The fix is to copy the desktop and pixmap files to your .local environment:

mkdir -p ~/.local/share/pixmaps
cp /snap/code/current/snap/gui/com.visualstudio.code.png ~/.local/share/pixmaps
cp /snap/code/current/snap/gui/code.desktop ~/.local/share/applications

Finally, you will need to change three lines in the code.desktop file in your ~/.local directory.

First, you will need to change Exec=code to specify the full path, namely Exec=/snap/bin/code.

Next, in the two places where Icon= is defined, you will need to replace this with the path to the icon that you copied into your .local directory.
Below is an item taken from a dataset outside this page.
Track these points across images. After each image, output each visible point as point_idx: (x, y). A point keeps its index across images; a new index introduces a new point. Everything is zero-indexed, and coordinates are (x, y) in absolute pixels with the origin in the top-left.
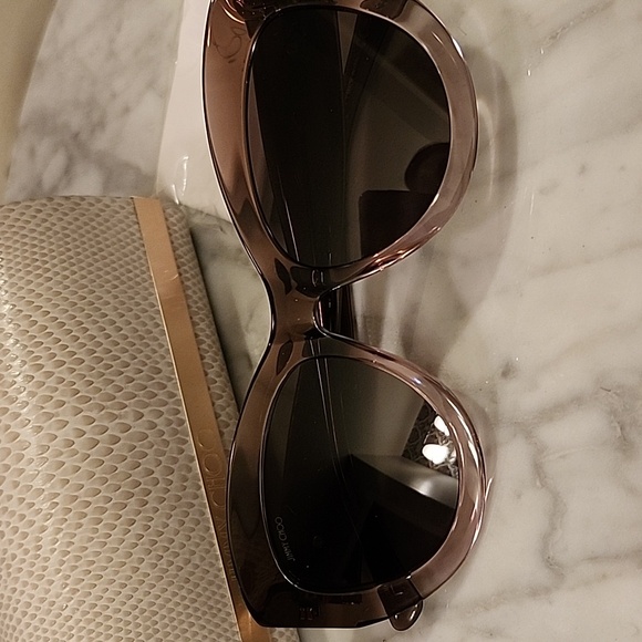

In my case, the resulting lines look as follows:


Once these changes are made, you should be able to launch the application using the Launcher in the lower left hand corder of the screen, by clicking on the circle, entering code into the search box and then clicking on the Visual Studio Code icon. Once launched, the application will appear in the shelf at the bottom of the screen. Right clicking on this icon will give you the option to pin the application to the shelf.

Closing thoughts

It is still a beta, and the installation instructions (above) are still a bit daunting. More importantly, things that used to work can stop working at any time, like, for example, Ubuntu 18.04.

That being said, it is a full, no-compromise Ubuntu. I've developed and tested code using this setup. I even have installed my full development environment using Puppet.

The only glitch I do see is occasionally GUI applications don't receive keystrokes. This is generally fixed by switching focus to Chromebook application and then back again. Once the application is able to process keystrokes, it remains able to do so.